Bist du der Geier, der sein Herz durchwühlet?
J. Ch. v. Zedlitz's Todtenklänge.

Keine halbe Stunde nach dieser Begebenheit rollte ein Wagen auf dem Wege nach der Stadt, ein großer dreisitziger Wagen, in dem aber, den Kutscher abgerechnet, nur ein Einziger Platz genommen hatte. Es war Otto; seine Lippen waren blaß, denn der Tod hatte sie ja berührt. Allein jagte er dahin, seine letzten Worte an Wilhelm waren auch seine einzigen gewesen.

»Er muß närrisch geworden sein!« sagte einer der Freunde.

»Er hat wieder einmal seinen Raptus,« versetzte ein Anderer, »wie damals beim Examen, als er in der Mathematik nur ein Blatt weißes Papier abgab, weil er sich von dem die Aufsicht führenden Professor beleidigt fühlte.«

»Ich ärgere mich über meinen thörichten Scherz in vollem Ernste!« sagte Wilhelm. »Ich hätte ihn besser kennen müssen! Er hat einen merkwürdigen, unglückseligen Charakter. Gebet mir die Hand darauf, daß kein Wort über den Vorfall gesprochen wird. Es würde nur zu allerlei Gerede Veranlassung geben und ihn tief verletzen. Das verdient er sicherlich nicht, denn er ist sonst ein vortrefflicher, herrlicher Mensch.«

Sie gaben einander die Hand darauf und fuhren nach der Stadt.
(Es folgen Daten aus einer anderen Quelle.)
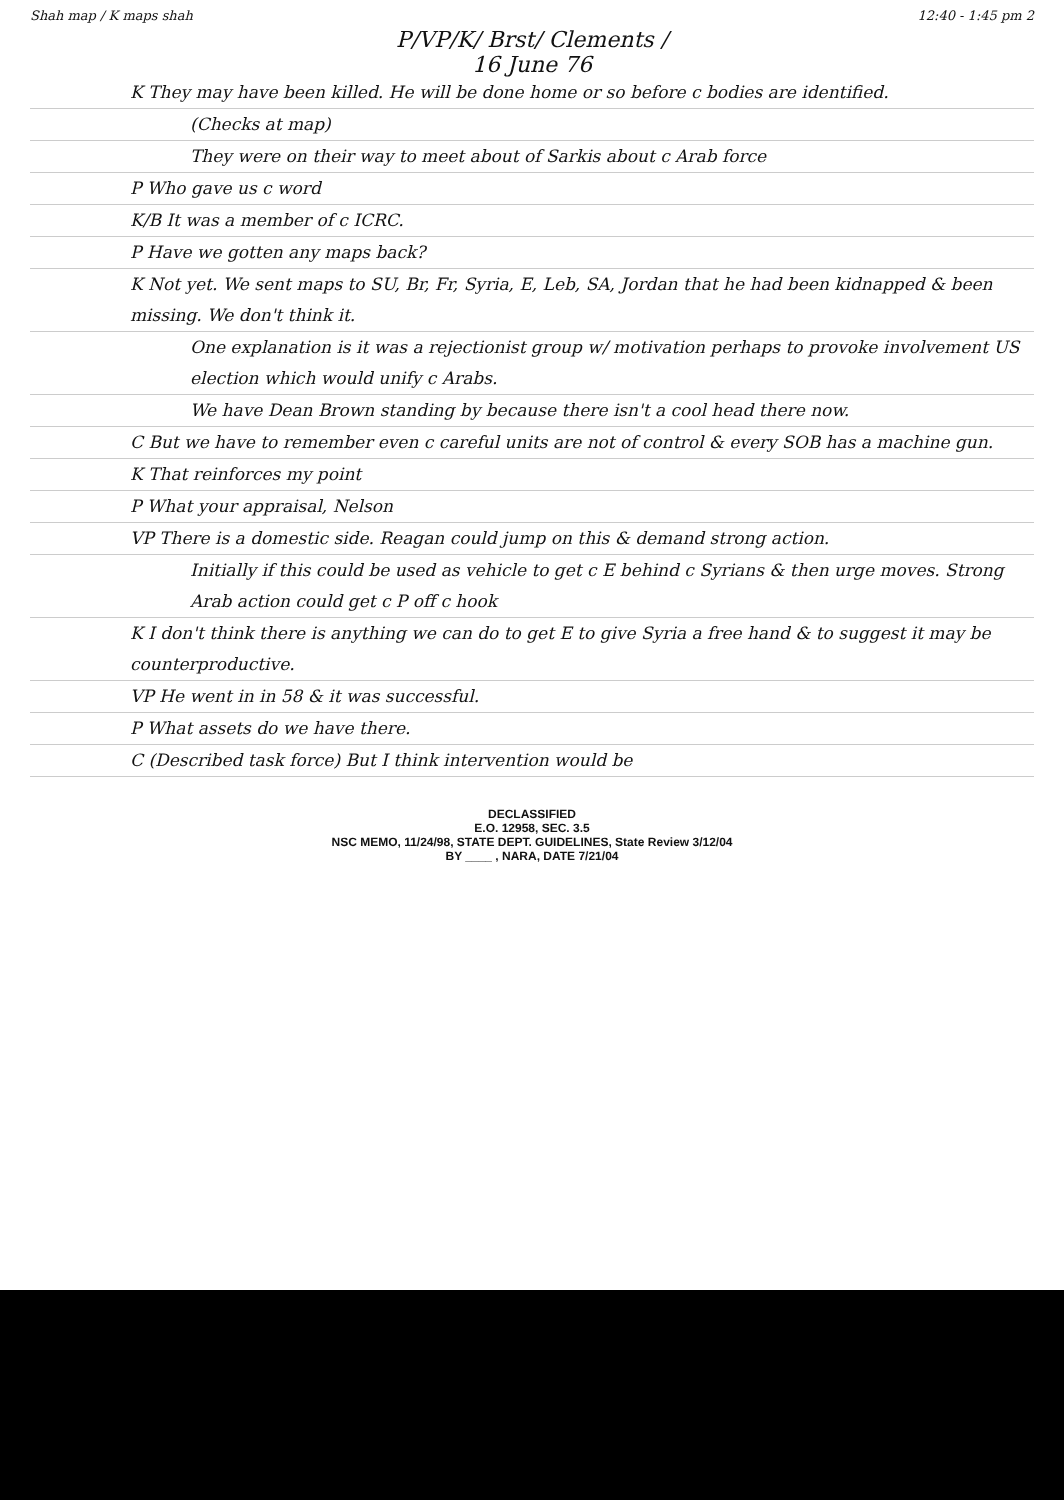Shah map / K maps shah 12:40 - 1:45 pm 2
P/VP/K/ Brst/ Clements /
16 June 76
K They may have been killed. He will be done home or so before c bodies are identified.
(Checks at map)
They were on their way to meet about of Sarkis about c Arab force
P Who gave us c word
K/B It was a member of c ICRC.
P Have we gotten any maps back?
K Not yet. We sent maps to SU, Br, Fr, Syria, E, Leb, SA, Jordan that he had been kidnapped & been missing. We don't think it.
One explanation is it was a rejectionist group w/ motivation perhaps to provoke involvement US election which would unify c Arabs.
We have Dean Brown standing by because there isn't a cool head there now.
C But we have to remember even c careful units are not of control & every SOB has a machine gun.
K That reinforces my point
P What your appraisal, Nelson
VP There is a domestic side. Reagan could jump on this & demand strong action.
Initially if this could be used as vehicle to get c E behind c Syrians & then urge moves. Strong Arab action could get c P off c hook
K I don't think there is anything we can do to get E to give Syria a free hand & to suggest it may be counterproductive.
VP He went in in 58 & it was successful.
P What assets do we have there.
C (Described task force) But I think intervention would be
DECLASSIFIED
E.O. 12958, SEC. 3.5
NSC MEMO, 11/24/98, STATE DEPT. GUIDELINES, State Review 3/12/04
BY ____ , NARA, DATE 7/21/04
Noch am Abend desselben Tages wollen wir Otto aufsuchen. Wir finden ihn auf seinem Zimmer. Schweigend, mit gekreuzten Armen stand er vor einem Kupferstiche, einer Copie von Horace Bernet's bekanntem Gemälde, welches Mazeppa darstellt, wie er, auf ein wildes Pferd gebunden, durch den Wald jagte. Wölfe blicken mit glühenden Augen durch das Dickicht und zeigen ihre scharfen Zähne.
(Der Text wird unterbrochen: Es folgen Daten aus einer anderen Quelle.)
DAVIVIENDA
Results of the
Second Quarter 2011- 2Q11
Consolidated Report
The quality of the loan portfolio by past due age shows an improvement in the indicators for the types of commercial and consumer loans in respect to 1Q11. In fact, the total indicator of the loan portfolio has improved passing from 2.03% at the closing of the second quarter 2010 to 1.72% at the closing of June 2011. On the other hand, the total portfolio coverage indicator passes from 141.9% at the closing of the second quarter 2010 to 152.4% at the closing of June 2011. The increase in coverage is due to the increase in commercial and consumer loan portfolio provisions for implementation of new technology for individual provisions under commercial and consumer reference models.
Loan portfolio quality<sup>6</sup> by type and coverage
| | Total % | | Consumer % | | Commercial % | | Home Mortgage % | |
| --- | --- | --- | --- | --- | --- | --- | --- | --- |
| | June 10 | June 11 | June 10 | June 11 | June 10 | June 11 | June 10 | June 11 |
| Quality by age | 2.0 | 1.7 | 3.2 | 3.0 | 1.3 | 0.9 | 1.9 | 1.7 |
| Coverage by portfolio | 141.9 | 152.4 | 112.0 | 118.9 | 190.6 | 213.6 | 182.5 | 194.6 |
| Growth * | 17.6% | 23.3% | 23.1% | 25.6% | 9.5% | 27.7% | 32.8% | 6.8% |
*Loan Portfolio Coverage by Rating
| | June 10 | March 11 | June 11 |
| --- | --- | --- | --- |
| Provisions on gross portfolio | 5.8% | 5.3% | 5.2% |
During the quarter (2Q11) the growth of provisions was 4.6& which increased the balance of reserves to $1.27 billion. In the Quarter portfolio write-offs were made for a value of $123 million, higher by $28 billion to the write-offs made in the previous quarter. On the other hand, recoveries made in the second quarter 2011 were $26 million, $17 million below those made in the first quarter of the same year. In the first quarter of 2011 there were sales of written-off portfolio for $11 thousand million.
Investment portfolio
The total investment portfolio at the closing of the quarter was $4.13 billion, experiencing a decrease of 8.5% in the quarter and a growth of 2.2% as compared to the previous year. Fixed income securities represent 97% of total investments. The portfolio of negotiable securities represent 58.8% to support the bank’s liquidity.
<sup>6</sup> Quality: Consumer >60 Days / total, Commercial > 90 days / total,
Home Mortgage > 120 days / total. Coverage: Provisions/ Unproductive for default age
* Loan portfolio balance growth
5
»Mein eigenes Leben!« seufzte Otto, »auch ich bin an ein solches wildes Pferd gebunden, welches rastlos mit mir dahinjagt. Und keinen Freund, nicht einen einzigen! Wilhelm, ich könnte dich morden! Sie Alle könnte ich in ihrem Blute sehen! O, allmächtiger Gott!« Er bedeckte sein Gesicht mit den Händen und warf sich auf einen Stuhl, aber die Augen hefteten sich immer wieder auf das Bild, welches ihm einen mit seinem eigenen Seelenzustande so verwandten Moment vorhielt.

In diesem Augenblicke ging die Thür auf, und Wilhelm stand vor ihm.

»Wie geht es Ihnen, Zostrup?« fragte er. »Wir sind doch noch immer dieselben alten Freunde, wie sonst?« Bei diesen Worten wollte er ihm die Hand reichen, aber Otto zog die seinige zurück. »Ich habe nichts gethan, was Sie in dem Grade erzürnen könnte!« fuhr Wilhelm fort. »Das Ganze war ein Scherz! Geben Sie mir die Hand, und wir wollen dann kein Wort weiter darüber verlieren!«

»Nie reiche ich dem die Hand, welchen ich hasse!« erwiderte Otto, und seine Lippen wurden weiß, wie seine Wangen.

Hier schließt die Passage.